Taking Back Control of Your Mind: The Power of Acceptance
by Elisha Goldstein, Ph.D.
Dec 2nd 2011

Recently it?s been very windy out here in Southern California; Pasadena even declared a state of emergency. The other day I was walking outside and I knew I had about 5 minutes until I reached my destination and I couldn't help thinking, "It's windy, I?m cold, I?ve underdressed for this weather and I?m going to be uncomfortable when I get there." So how is this significant to your life?

As I was walking I really wasn't aware of much else, except that this was really unpleasant. How I was contributing to the unpleasantness wasn't in my awareness in the moment.

As I came to a stop light there was a man standing next to me who I turned to and said, "Man, this is unbelievable." Although he looked pretty calm and replied, "Yup."

In that moment something happened, my mind took the discomfort to such a ridiculous extreme popping me into a space where the question arose in my mind, "is this really that unpleasant, it's just wind."

I realized in that moment that it wasn't only windy outside, but there were gusts of debris of automatic negative thoughts (ANTS) being kicked up my mind too. I had a choice to both accept the windy coldness and become present to the experience or to fight it.
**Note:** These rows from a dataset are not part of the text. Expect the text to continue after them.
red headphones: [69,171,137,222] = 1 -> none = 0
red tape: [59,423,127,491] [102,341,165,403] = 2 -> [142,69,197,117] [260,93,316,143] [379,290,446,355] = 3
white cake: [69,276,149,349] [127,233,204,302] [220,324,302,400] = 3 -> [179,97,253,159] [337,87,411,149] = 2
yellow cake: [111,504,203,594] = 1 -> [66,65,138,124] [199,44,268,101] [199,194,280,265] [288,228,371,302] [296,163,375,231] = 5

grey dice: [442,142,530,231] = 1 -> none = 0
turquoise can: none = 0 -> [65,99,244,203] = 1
As I chose to just accept the reality of it and realize that I'd be in it for the next minute (4 minutes of fighting had elapsed), I noticed that my facial muscles had been tight and they started to relax as did the rest of me. To this day, it still amazes me how this happens.
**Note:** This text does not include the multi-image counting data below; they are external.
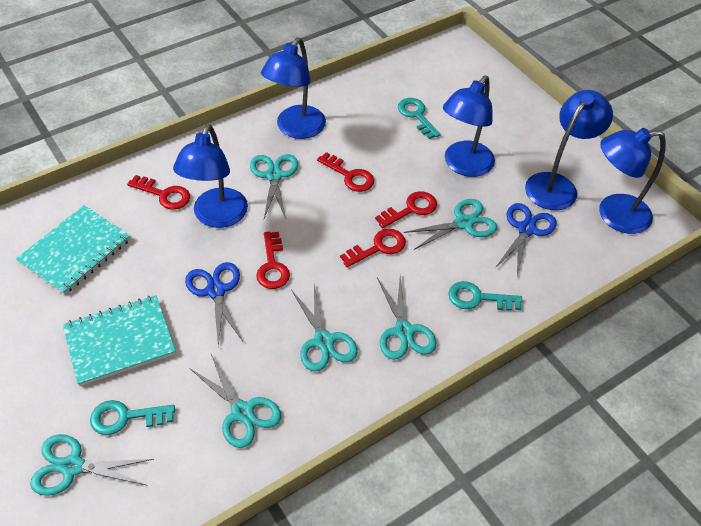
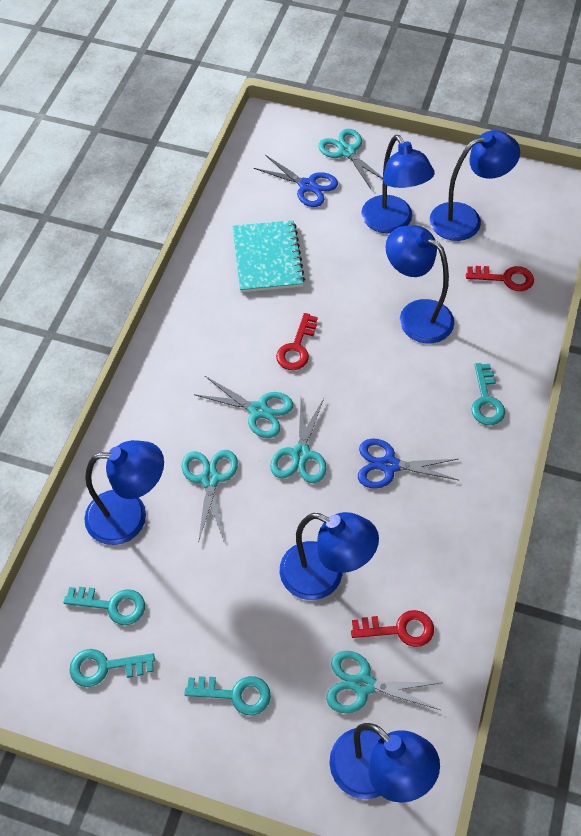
blue lamp: [173,124,248,228] [261,38,326,139] [443,75,495,177] [525,90,613,210] [599,128,666,234] = 5 -> [84,440,164,545] [280,512,379,600] [329,723,440,803] [361,135,435,233] [386,225,454,343] [430,130,520,241] = 6
red key: [127,175,190,210] [256,232,290,289] [317,152,374,192] [340,229,406,267] [375,191,437,228] = 5 -> [276,313,318,370] [351,610,434,647] [466,266,534,291] = 3
turquoise key: [90,400,175,435] [398,98,441,139] [448,281,522,311] = 3 -> [63,587,145,625] [70,649,155,687] [184,676,271,716] [471,363,505,425] = 4
turquoise notebook: [16,205,131,295] [62,295,176,386] = 2 -> [232,220,305,292] = 1
turquoise scissors: [30,434,154,496] [189,354,281,448] [250,154,298,218] [291,285,358,371] [377,276,436,360] [404,199,497,250] = 6 -> [182,450,238,543] [194,376,293,438] [270,399,326,483] [318,129,383,189] [326,650,440,713] = 5

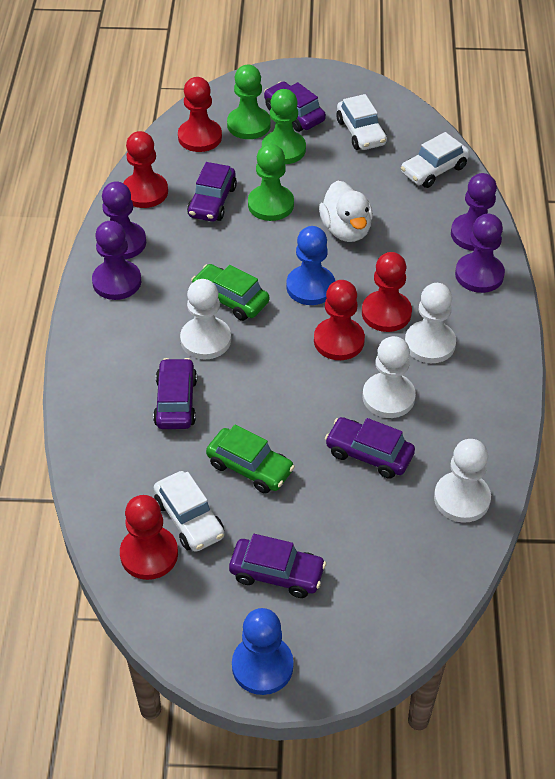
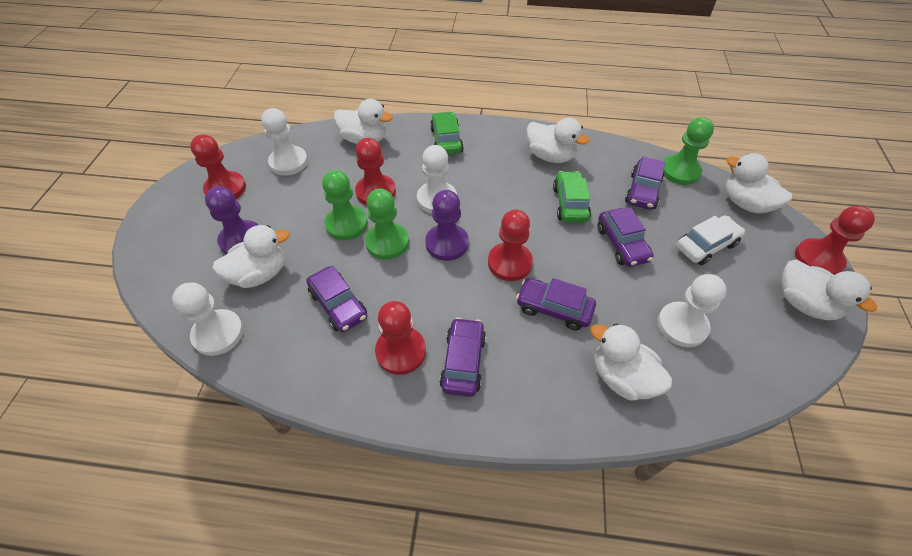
blue pawn: [232,608,294,695] [286,226,335,305] = 2 -> none = 0
purple pawn: [92,221,141,300] [102,181,146,259] [451,173,497,251] [455,214,505,293] = 4 -> [205,186,258,254] [425,190,469,261] = 2
white car: [154,471,224,552] [336,94,387,150] [401,132,470,188] = 3 -> [676,216,745,265] = 1
white duck: [319,180,373,242] = 1 -> [212,225,290,288] [334,99,393,144] [527,117,589,163] [590,323,672,401] [725,153,792,214] [782,259,877,320] = 6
This experience is so similar to how we work with stress and difficult emotions. When we fight sadness, fear, shame or anger, we end up creating tension in the body which makes us feel constricted. When we're constricted it's easier to get our buttons pushed.

There's a field of psychology called Psychosynthesis that calls this living in the survival personality.
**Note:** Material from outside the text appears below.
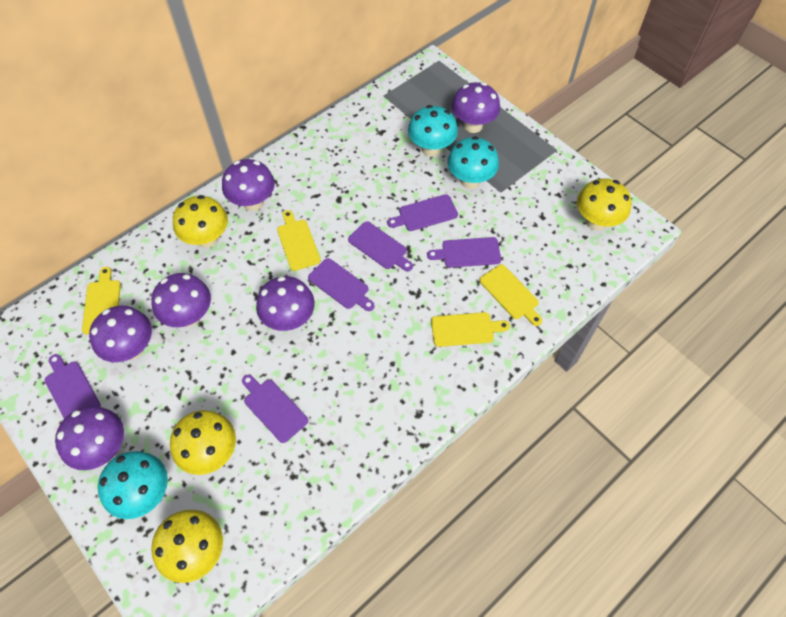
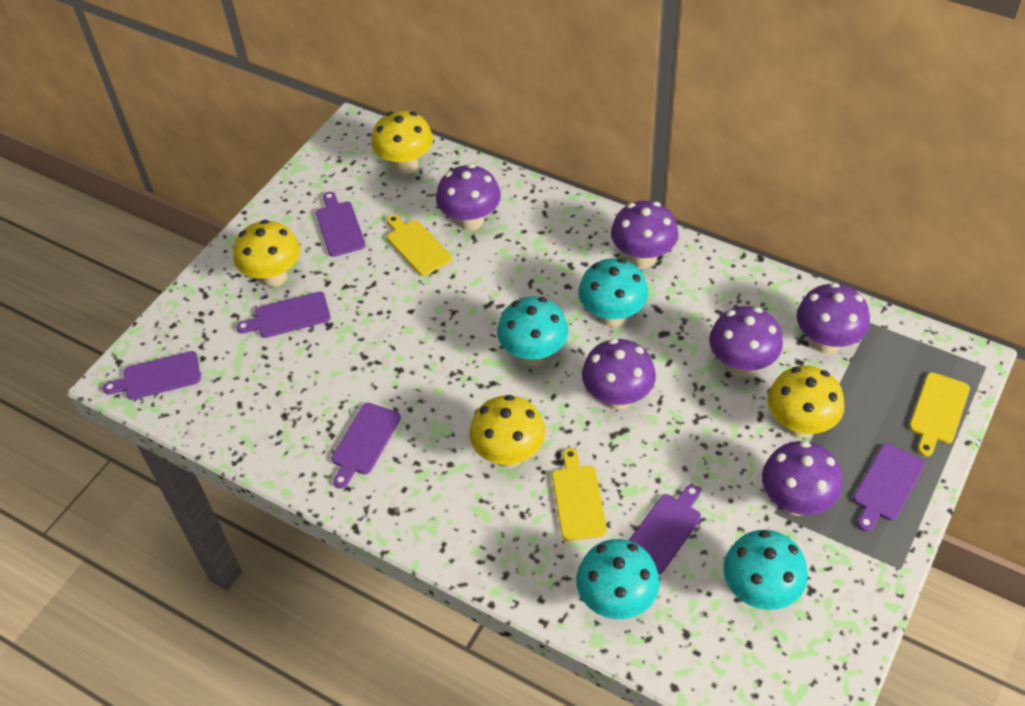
turquoise mushroom: [98,451,168,519] [408,105,458,157] [447,136,499,189] = 3 -> [497,296,569,366] [576,539,660,619] [578,258,648,327] [723,530,808,610] = 4
yellow cutting board: [82,267,121,334] [277,210,321,271] [431,312,510,347] [480,265,542,326] = 4 -> [387,215,452,276] [552,448,607,541] [909,372,970,457] = 3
Accepting the moment doesn't imply that you're ok with it, it simply means being aware of the reality of the moment and not fighting it.

In fact, my experience in my life and working with the lives of others has shown me that the opposite approach of welcoming the experience and giving it space creates a feeling of greater peace and ease even though our minds might predict an opposite result.

So next time you're experiencing something difficult, see if you are fighting what's there and in that moment, that space, choose to accept that in that moment, that's reality. See if you can take it one step further and actually welcome the difficult feeling as just a guest in your house.